Epsteins Nacht

Deutsch-schweizerisch-österreichischer Spielfilm von 2002
Regie Urs Egger
Drehbuch Jens Urban
Musik Christoph Gracian Schubert
Kamera Lukas Strebel
Darsteller Jochen Epstein - Mario Adorf
Groll/Giesser - Günter Lamprecht
Adam Rose - Bruno Ganz
Karl Rose - Otto Tausig
Hannah - Annie Girardot
Paula - Nina Hoss
Katharina - Josefina Vilsmeier
Nachbarin - Petra Hinze
Immobilienmakler - Thomas Huber
und andere

Berlin, Weihnachten 1985. Drei alte Herren - Jochen Epstein und die Brüder Karl und Adam Rose - teilen eine grausame Vergangenheit, die sie nur zu gern vergessen würden, die sich aber nicht abschütteln lässt: Die drei waren als Juden im Konzentrationslager Birkenau (Auschwitz II) und haben den Holocaust überlebt, während die Menschen um sie herum an Hunger und Folter starben oder in den Gaskammern verschwanden. Zum ersten Mal feiern sie Weihnachten, wie es die Christen um sie herum tun - mit einem Weihnachtsbaum, Bescherung und einem Festessen.

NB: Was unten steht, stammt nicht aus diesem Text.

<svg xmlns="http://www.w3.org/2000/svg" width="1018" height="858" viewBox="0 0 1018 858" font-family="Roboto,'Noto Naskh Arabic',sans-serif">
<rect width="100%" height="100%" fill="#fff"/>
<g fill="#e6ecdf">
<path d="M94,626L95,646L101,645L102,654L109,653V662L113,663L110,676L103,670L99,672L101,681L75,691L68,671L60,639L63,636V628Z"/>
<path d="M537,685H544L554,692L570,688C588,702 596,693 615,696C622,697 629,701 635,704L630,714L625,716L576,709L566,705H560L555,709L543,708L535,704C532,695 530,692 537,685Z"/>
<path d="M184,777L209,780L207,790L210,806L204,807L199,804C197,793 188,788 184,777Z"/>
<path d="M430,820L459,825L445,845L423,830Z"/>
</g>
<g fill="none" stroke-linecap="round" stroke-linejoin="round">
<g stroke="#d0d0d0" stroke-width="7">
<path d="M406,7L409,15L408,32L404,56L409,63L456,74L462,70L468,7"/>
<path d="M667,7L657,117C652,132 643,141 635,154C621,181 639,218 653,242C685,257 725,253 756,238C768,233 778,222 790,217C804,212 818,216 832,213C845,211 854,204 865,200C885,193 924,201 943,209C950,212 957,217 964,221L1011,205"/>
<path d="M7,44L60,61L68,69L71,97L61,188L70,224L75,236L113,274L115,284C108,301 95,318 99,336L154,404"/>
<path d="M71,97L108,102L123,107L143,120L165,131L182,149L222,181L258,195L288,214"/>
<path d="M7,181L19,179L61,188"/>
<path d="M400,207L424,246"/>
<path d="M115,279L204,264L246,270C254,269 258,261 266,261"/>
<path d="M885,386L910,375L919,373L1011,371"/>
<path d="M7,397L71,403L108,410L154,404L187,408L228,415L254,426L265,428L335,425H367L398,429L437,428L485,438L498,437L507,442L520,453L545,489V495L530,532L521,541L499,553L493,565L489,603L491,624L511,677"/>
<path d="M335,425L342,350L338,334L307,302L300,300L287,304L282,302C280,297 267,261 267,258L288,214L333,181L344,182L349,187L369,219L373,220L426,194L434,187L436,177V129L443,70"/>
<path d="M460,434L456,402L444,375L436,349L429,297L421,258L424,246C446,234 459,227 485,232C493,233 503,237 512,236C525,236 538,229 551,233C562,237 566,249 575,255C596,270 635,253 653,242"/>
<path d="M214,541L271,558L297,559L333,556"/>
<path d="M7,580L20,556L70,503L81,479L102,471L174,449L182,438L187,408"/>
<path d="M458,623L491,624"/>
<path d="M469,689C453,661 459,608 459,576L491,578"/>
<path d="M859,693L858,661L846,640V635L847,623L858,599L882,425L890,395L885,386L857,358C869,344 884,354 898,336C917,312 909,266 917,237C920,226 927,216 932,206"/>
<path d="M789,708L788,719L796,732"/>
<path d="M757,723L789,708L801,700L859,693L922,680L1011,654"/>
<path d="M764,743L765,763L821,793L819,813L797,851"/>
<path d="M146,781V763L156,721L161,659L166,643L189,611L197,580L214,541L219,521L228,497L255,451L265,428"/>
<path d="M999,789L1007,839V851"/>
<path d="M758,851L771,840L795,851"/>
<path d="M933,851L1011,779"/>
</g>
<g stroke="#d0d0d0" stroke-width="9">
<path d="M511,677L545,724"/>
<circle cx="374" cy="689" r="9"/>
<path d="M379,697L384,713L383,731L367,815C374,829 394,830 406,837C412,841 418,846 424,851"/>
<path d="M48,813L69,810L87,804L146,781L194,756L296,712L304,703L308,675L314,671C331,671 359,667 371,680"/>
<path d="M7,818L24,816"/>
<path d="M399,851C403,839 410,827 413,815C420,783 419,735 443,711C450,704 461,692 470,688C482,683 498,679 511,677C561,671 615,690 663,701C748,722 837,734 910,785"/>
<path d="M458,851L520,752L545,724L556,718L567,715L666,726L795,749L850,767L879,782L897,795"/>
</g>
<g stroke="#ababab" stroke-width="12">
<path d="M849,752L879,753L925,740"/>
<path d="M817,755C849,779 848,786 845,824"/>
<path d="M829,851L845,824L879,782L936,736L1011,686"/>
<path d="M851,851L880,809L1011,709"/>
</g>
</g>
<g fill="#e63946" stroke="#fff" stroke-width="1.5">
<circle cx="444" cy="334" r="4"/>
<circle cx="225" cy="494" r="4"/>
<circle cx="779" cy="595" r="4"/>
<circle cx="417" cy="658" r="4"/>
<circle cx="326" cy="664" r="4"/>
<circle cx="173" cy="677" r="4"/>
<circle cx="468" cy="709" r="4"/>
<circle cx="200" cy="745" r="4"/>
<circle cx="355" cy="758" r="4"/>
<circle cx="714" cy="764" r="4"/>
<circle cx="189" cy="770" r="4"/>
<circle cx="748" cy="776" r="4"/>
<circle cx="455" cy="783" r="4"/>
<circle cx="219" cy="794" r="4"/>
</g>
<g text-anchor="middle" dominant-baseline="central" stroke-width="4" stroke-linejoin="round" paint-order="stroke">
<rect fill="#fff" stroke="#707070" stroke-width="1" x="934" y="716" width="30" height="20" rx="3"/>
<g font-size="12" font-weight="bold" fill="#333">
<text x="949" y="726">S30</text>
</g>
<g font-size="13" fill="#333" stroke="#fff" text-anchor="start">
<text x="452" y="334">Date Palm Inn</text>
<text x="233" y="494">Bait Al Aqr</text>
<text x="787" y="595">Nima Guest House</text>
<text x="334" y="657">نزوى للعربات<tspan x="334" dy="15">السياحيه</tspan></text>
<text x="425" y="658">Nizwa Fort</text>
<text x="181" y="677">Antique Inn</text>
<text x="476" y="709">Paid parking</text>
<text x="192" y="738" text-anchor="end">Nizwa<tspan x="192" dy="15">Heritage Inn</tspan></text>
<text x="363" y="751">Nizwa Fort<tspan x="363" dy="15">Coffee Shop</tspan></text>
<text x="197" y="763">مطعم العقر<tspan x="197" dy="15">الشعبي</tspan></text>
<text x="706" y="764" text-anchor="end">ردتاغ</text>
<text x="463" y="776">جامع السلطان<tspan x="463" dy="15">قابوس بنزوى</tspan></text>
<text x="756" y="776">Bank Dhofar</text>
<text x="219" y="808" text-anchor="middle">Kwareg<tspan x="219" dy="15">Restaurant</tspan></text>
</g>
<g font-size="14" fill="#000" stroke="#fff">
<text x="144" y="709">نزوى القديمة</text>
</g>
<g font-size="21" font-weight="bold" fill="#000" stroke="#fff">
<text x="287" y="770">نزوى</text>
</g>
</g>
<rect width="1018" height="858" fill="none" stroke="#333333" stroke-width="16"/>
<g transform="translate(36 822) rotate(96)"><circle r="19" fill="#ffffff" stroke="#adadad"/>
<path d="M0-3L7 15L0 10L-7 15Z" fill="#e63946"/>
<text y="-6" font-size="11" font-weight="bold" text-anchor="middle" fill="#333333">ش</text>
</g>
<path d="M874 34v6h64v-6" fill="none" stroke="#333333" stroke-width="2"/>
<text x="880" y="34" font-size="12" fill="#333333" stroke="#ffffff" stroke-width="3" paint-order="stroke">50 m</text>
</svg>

Paula, Adams Haushaltshilfe, hat zugesagt, am Heiligabend zu helfen - gegen das Versprechen, ihre Tochter Katharina in die Christmette nach Spandau zu bringen. Denn die Kleine singt dort im Chor. Epstein begleitet Freund Adam und Katharina zur Kirche. Als Pfarrer Groll die Gläubigen willkommen heißt, reagieren Adam Rose und Jochen Epstein verstört.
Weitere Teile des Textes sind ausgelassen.